Tak Usah Perdebatkan Perbedaan Penentuan 1 Muharram 1446 H

Semarang, NU Online Jateng

Penentunan awal Muharram, 1446 Hijriyah sempat ramai diperbincangkan oleh kalangan masyarakat karena ada perbedaan dalam penentuannya. Perbedaan itu terjadi lantaran pada kalender, 1 Muharram jatuh pada Ahad, 7 Juli 2024, tetapi pada saat itu hilal belum tampak saat dilakukan rukyatul hilal. 

 

Terkait hal tersebut, Ketua Lembaga Falakiyah Pengurus Besar Nahdlatul Ulama (LF PBNU) KH Sirril Wafa mengimbau kepada seluruh masyarakat agar tidak memperdebatkan perbedaan penetapan 1 Muharram 1446 H ini.
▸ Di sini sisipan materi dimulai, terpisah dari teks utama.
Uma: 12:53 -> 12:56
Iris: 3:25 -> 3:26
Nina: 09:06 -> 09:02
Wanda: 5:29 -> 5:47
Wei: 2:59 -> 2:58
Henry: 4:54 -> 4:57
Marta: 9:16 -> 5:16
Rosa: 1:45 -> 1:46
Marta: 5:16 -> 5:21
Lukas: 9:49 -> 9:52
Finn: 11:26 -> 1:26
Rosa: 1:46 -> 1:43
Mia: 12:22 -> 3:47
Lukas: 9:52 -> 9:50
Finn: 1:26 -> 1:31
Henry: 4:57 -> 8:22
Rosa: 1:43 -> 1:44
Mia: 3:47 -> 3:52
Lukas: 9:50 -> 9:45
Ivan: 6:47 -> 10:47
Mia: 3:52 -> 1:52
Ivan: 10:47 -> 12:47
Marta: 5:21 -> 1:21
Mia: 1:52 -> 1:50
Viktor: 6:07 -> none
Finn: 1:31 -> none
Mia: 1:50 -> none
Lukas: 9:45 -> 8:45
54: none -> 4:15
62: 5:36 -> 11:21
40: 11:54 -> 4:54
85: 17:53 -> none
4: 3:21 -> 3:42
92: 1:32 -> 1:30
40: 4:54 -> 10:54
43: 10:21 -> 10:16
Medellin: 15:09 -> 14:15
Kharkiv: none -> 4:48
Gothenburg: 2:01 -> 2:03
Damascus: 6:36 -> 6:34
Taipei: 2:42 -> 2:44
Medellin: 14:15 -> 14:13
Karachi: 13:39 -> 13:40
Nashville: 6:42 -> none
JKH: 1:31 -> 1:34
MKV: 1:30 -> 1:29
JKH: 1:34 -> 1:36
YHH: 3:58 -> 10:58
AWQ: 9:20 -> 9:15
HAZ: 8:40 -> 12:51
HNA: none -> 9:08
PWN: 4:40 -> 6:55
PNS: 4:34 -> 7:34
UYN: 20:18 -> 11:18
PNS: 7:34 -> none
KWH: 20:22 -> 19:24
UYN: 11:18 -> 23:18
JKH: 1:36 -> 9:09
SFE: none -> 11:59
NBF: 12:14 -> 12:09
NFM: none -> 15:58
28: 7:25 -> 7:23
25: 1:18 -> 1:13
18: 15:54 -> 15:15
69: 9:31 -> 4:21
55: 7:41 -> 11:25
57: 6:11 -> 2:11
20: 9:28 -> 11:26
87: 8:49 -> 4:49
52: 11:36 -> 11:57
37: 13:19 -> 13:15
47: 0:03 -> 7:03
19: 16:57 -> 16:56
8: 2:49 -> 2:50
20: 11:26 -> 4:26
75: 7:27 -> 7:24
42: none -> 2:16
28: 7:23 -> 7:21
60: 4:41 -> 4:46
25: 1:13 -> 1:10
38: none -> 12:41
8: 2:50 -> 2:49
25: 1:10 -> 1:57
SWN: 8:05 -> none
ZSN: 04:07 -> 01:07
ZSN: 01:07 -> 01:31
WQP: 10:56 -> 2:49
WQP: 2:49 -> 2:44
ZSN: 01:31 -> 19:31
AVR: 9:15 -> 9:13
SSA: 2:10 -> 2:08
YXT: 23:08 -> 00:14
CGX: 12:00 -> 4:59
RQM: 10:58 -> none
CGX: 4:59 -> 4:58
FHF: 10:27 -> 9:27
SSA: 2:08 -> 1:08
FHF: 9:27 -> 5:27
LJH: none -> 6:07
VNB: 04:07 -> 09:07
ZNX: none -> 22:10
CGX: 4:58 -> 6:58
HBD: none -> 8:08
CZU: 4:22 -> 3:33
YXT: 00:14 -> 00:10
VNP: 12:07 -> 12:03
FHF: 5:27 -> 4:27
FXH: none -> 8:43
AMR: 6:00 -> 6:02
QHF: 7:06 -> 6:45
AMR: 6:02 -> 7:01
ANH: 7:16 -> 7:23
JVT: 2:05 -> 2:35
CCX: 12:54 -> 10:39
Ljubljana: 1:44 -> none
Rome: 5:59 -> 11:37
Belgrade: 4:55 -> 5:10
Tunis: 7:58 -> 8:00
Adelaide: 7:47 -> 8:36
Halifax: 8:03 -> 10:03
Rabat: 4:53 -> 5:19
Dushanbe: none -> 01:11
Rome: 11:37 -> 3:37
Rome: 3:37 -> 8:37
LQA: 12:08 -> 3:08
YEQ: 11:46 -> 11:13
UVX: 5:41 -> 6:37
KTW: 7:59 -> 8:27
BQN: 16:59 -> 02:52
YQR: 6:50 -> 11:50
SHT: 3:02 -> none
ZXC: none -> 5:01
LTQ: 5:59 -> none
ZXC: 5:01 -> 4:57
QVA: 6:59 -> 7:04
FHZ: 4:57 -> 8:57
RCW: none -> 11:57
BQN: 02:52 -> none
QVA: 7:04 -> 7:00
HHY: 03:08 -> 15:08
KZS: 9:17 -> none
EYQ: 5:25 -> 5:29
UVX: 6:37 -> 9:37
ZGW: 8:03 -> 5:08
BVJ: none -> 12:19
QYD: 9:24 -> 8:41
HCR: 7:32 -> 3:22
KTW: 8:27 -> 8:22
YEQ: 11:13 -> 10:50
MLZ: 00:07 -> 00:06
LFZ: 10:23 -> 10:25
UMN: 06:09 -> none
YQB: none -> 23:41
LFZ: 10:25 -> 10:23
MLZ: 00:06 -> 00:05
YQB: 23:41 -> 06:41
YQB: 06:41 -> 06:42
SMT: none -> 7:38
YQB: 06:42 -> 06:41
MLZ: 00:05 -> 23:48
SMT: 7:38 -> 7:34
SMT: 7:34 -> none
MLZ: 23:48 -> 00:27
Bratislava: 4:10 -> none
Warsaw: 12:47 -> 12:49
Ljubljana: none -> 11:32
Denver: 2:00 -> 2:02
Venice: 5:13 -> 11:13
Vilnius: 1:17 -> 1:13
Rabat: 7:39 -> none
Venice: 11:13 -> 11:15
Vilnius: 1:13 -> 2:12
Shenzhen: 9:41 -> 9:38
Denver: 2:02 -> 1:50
Sebab, perbedaan tersebut hanya menyangkut masalah seremonial dan keagamaan dapat menggunakan pedoman kalender. 

“Kemudian hal-hal lain, perlu harus mencerdaskan diri kalau ada pengumuman tentang hasil rukyat dan harus itikmal, setidaknya sesuai dengan kalender maka itu harus memahami. Jangan kemudian baper. Dengan memahami itu, kita meningkatkan derajat kita menjadi orang yang tahu,” tuturnya melalui video yang diunggah kanal Youtube Swara NU pada Jumat (12/7/2024).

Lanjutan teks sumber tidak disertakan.